Мы ехали молча. Каждый из нас был погружен в свои мысли. Я обдумывал предстоящую втречу и не заметил, как Машков затормозил возле ворот. Люба осталась в машине, а мы миновали вахту, поднялись на второй этаж и вошли в следственную камеру, где нас уже ждал Тарасов. Он выглядел моложе своих лет, все-таки парню было тридцать. Его светлые волосы вились, непокорная прядь спадала на лоб. Темные, сросшиеся на переносье брови выгодно оттеняли ясные глаза. В нем было что-то озорное и самобытное. Одет он в модные узкие брюки, светлую, относительно чистую рубашку и куртку под замшу на «молнии». В верхнем кармане куртки явно дамский платок.

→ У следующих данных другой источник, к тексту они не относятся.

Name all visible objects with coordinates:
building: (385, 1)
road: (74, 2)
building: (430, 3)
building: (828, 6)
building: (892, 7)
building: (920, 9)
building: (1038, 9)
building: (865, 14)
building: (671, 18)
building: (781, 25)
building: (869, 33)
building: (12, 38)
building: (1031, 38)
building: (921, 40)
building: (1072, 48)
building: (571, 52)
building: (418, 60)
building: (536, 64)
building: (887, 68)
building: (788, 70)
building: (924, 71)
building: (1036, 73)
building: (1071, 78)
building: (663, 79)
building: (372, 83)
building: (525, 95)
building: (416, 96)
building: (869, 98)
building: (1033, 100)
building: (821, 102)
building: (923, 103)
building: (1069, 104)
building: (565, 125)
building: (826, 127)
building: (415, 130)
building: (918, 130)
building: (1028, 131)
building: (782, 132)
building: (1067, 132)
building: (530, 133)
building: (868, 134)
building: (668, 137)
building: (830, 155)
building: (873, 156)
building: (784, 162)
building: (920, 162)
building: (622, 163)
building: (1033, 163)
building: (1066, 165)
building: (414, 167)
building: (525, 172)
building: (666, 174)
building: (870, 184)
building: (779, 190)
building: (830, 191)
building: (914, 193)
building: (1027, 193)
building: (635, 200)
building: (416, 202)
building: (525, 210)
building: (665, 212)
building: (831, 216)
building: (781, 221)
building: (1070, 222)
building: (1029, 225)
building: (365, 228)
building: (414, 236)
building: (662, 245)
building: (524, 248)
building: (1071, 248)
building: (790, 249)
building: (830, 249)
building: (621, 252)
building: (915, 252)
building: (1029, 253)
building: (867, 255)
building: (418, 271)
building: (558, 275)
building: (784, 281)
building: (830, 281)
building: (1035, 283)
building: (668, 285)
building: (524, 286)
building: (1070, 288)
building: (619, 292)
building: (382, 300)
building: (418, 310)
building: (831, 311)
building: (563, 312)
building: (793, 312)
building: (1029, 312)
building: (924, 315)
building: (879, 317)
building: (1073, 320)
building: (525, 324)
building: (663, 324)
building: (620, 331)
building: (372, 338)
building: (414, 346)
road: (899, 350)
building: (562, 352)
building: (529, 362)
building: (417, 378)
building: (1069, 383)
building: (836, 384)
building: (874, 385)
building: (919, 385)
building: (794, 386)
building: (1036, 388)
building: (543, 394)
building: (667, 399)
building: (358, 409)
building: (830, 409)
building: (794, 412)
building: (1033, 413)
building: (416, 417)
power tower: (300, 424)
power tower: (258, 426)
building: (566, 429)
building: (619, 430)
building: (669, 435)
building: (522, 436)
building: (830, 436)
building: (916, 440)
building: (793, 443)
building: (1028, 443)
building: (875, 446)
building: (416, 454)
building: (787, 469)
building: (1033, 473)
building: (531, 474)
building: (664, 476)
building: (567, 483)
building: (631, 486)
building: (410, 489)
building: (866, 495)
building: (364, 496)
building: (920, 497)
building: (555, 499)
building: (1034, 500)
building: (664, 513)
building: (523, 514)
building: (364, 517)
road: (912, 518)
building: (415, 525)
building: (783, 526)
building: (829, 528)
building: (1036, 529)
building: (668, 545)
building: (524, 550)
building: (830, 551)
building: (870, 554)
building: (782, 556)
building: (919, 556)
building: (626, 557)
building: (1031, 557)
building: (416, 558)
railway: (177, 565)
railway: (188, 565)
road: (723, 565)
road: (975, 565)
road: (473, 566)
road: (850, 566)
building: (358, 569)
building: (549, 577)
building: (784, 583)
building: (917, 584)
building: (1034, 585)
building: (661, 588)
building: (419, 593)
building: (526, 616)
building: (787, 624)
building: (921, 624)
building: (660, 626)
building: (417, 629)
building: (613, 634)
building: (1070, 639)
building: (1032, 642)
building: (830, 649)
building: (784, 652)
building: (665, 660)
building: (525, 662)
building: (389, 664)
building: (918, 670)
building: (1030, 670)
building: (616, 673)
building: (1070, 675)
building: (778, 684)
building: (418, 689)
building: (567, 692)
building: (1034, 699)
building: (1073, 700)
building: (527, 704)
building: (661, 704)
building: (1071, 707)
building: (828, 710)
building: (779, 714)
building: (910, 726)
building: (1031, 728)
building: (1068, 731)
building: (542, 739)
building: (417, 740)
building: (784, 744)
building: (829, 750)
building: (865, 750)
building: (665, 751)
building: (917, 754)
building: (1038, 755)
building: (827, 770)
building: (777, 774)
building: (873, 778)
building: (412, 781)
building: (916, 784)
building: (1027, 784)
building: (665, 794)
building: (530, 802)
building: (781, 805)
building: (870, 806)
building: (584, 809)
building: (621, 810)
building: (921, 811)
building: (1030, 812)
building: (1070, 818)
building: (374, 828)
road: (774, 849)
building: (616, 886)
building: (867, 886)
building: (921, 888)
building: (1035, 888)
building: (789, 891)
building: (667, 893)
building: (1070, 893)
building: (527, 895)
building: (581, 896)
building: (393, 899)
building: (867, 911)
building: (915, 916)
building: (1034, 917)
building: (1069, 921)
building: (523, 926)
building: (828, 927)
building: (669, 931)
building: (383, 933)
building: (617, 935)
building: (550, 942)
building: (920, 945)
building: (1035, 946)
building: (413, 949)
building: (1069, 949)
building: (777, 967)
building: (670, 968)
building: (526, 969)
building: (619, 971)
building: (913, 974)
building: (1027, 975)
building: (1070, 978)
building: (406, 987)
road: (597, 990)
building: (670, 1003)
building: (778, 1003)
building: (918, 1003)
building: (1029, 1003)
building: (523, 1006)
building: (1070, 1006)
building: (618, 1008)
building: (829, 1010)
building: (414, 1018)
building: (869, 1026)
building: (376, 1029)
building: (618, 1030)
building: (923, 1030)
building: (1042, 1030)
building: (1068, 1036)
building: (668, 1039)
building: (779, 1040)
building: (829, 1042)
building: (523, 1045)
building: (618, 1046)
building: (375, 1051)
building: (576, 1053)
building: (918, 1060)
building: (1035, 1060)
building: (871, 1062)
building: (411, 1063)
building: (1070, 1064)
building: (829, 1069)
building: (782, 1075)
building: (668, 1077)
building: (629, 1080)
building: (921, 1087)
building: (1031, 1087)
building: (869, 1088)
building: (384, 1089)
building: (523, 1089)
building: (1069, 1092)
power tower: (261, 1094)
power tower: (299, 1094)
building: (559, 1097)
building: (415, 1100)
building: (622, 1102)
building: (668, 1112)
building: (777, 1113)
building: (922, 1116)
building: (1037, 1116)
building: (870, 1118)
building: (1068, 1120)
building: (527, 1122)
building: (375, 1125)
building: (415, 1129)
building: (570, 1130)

Поздоровались, сели за стол. Я предложил ему место напротив. Тарасов опустился на табурет.

— У меня к вам, Тарасов, серьезное дело, — начал я. — Опасный политический преступник скрывается в этих местах. Мы напали на его след, но хотелось бы ускорить ход событий. Вы должны помочь.

— Я? Вы, наверное, ошибаетесь… — Тарасов взглянул на капитана, словно ища поддержки.

— Посмотрите, Тарасов, на этого слоника. — Я вынул его из кармана и поставил на стол. — Вы помните, как он вам достался?

— Ну, помню… — Смущенный неожиданностью, глядя в пол, он продолжал: — Купил с рук на базаре… Старичок продавал с бородкой, в очках, на переносье перевязанные тряпицей… Такой… в брезентовом плаще и шляпе…

— Наружность вы, Тарасов, описали правильно, только он не продавал этого слоника. Я понимаю ход ваших мыслей: ну вот, думаете вы, еще одно старое дело и новый срок!

Тарасов взглянул на меня, и я понял, что защитная реакция в нем еще сильна.

— Этого слоника я купил на базаре с рук, — повторил он упрямо.

— Вы поможете нам выйти на этого старика?

Тарасов молчал. К лицу его прилила кровь, и на висках, нервно пульсируя, вздулись жилки.

— Я купил слоника на базаре! Скажите же ему, Игорь Емельянович!

— Вадим, ты врешь, — спокойно произнес Трапезников. — Помнишь, там, у Любы, ты говорил правду, я поверил тебе и сорок минут сидел на скамейке… Сейчас ты врешь.